Exercise instructions: Among the entries below, copy every line that carries the word "inputs".

---------- Supplied records ----------

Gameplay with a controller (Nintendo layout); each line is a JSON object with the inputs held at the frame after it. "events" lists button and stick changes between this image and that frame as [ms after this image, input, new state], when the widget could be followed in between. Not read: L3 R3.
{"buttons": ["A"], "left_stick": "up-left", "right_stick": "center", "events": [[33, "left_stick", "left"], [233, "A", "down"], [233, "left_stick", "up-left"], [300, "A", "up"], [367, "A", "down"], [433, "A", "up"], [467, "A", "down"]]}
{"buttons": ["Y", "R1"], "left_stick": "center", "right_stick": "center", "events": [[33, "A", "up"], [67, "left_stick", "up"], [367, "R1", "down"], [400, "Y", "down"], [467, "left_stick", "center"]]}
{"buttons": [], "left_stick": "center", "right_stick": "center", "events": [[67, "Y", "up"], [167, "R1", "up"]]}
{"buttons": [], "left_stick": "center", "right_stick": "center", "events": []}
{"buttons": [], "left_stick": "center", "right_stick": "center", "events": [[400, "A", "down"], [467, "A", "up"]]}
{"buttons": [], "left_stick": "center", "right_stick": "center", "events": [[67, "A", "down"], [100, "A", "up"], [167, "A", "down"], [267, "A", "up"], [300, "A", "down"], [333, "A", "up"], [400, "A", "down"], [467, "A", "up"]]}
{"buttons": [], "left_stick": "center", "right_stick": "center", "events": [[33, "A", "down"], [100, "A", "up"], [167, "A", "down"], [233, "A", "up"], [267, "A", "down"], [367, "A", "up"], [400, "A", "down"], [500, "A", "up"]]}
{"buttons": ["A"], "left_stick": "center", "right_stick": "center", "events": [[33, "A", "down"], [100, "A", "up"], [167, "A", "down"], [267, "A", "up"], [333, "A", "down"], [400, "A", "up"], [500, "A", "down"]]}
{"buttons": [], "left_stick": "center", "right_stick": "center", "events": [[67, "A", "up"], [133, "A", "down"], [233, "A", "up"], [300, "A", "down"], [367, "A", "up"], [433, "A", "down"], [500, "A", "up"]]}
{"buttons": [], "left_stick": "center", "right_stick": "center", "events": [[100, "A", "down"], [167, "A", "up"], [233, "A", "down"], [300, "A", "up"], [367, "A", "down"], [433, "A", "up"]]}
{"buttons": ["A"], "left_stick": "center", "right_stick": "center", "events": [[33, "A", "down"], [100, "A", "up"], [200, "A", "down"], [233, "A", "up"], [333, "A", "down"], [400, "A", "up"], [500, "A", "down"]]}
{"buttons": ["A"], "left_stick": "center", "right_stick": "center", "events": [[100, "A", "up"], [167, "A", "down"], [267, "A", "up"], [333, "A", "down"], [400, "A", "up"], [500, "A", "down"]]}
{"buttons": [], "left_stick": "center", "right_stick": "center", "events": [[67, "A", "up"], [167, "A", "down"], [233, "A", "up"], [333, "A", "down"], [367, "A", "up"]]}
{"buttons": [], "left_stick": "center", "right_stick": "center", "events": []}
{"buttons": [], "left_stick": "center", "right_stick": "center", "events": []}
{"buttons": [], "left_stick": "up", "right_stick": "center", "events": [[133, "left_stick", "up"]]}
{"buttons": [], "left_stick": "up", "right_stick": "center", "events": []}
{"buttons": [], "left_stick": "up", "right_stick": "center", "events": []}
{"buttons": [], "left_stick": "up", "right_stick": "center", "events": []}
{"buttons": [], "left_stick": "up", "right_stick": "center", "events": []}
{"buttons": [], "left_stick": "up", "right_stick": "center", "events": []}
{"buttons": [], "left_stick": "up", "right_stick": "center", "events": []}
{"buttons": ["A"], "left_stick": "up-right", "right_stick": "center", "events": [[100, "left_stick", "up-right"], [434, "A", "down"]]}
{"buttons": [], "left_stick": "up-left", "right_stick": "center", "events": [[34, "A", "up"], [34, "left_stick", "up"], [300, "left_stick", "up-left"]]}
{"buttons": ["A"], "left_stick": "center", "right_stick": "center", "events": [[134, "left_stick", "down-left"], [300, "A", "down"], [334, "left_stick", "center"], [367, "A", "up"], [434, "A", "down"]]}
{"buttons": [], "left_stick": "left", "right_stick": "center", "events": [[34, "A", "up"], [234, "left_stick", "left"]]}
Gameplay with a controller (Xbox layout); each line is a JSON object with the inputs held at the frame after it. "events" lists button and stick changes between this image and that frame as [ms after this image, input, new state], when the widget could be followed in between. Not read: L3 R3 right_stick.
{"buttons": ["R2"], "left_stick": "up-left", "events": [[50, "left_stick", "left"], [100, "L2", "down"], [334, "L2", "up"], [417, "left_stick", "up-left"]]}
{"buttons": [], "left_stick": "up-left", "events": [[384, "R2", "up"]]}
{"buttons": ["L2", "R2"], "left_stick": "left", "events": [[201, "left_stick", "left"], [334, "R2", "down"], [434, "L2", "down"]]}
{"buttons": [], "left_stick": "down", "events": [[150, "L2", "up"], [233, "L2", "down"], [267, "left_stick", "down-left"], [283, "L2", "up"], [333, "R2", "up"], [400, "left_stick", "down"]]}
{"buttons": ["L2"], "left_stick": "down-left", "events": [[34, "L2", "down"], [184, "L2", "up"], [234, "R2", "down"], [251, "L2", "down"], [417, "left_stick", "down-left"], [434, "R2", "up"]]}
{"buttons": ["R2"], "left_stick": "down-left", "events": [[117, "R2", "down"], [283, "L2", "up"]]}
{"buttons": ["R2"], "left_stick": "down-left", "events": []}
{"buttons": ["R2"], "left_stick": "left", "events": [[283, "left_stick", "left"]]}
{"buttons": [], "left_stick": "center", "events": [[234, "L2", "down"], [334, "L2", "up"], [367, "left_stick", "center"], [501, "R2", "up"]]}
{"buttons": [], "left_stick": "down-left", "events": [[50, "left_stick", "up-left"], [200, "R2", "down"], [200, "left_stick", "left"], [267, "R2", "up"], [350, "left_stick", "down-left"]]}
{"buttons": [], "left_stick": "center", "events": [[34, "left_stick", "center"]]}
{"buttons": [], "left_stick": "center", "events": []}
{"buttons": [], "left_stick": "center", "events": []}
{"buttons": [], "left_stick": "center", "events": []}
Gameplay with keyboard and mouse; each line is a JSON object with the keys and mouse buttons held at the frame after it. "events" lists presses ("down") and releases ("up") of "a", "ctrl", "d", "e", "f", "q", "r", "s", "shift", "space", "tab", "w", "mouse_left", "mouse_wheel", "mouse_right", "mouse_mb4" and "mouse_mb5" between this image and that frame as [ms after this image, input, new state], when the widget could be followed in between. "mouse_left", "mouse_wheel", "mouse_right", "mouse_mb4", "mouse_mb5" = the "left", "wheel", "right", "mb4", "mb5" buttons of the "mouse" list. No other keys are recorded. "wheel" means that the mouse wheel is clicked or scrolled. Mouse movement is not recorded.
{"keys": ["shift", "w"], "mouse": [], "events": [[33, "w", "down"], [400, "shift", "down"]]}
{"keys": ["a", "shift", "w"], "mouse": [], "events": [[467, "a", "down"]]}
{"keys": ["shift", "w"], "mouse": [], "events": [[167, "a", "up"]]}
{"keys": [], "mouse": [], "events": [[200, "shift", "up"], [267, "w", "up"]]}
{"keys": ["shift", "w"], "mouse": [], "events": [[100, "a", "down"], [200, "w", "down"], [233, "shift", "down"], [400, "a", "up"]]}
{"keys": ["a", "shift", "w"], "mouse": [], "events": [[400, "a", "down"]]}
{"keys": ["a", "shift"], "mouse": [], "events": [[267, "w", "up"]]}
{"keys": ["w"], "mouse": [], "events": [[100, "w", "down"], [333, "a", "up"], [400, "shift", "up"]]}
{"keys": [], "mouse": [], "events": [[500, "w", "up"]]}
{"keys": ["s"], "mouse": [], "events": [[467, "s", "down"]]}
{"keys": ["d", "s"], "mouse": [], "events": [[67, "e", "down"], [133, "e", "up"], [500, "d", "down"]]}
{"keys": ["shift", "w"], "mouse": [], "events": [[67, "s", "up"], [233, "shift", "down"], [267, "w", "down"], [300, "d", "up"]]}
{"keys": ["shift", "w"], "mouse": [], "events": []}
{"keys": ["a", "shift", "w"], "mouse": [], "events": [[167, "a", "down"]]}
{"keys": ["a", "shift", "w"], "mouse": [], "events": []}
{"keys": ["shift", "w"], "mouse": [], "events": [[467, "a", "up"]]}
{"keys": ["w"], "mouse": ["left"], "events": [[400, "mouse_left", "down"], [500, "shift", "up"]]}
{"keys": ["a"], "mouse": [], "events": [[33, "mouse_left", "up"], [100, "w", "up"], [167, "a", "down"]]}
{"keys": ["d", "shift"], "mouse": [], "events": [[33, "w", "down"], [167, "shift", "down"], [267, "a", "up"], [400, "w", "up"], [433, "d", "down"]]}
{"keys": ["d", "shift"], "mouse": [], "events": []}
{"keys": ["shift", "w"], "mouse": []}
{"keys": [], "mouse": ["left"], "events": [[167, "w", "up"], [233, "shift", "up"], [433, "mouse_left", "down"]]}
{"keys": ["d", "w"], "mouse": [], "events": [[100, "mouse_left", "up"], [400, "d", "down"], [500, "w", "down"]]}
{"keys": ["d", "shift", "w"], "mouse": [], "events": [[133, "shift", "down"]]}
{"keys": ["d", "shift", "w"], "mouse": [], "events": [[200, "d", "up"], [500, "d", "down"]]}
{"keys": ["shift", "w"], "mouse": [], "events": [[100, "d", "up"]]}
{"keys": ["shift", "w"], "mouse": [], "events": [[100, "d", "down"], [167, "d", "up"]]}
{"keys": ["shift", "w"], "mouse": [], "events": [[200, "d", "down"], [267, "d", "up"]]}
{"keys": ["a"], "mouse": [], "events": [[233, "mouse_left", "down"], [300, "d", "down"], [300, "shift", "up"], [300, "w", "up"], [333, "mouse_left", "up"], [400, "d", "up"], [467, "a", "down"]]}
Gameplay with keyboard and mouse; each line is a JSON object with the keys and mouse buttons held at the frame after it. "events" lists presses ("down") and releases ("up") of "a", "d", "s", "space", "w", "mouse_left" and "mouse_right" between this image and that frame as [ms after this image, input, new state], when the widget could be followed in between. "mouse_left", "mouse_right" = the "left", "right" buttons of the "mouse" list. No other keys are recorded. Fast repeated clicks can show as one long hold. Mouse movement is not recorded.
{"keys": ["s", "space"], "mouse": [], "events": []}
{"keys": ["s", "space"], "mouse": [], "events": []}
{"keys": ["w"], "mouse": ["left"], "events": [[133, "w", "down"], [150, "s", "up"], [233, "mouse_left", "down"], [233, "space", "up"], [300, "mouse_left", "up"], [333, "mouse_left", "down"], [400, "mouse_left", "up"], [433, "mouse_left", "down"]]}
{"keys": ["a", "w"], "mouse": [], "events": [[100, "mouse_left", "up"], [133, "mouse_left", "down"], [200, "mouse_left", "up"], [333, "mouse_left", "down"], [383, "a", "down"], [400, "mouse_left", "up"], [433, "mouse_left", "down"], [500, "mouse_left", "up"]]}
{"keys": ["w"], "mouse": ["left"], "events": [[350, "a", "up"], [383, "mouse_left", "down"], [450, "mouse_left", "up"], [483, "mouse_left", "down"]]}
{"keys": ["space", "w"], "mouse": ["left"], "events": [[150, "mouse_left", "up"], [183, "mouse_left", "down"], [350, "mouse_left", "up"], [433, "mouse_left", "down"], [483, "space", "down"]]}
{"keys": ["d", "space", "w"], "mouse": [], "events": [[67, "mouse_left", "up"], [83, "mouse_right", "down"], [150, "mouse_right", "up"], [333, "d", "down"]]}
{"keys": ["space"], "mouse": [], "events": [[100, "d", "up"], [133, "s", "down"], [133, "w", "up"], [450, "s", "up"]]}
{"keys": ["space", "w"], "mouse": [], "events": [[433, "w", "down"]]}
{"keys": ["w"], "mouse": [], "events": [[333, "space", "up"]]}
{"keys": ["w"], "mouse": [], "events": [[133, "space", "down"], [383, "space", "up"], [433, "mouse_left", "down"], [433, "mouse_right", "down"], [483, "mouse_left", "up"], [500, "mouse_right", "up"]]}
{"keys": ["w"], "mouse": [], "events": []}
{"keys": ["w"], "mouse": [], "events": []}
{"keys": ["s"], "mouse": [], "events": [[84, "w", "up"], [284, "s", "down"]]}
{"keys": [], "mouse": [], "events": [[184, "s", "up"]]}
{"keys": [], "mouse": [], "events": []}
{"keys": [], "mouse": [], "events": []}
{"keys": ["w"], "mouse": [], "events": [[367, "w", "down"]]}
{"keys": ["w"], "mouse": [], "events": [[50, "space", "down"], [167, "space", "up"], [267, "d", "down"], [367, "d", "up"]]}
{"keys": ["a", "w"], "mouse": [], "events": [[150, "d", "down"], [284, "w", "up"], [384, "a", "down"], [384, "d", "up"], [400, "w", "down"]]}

----------

Result for this exercise:
Gameplay with a controller (Nintendo layout); each line is a JSON object with the inputs held at the frame after it. "events" lists button and stick changes between this image and that frame as [ms after this image, input, new state], when the widget could be followed in between. Not read: L3 R3.
Gameplay with a controller (Xbox layout); each line is a JSON object with the inputs held at the frame after it. "events" lists button and stick changes between this image and that frame as [ms after this image, input, new state], when the widget could be followed in between. Not read: L3 R3 right_stick.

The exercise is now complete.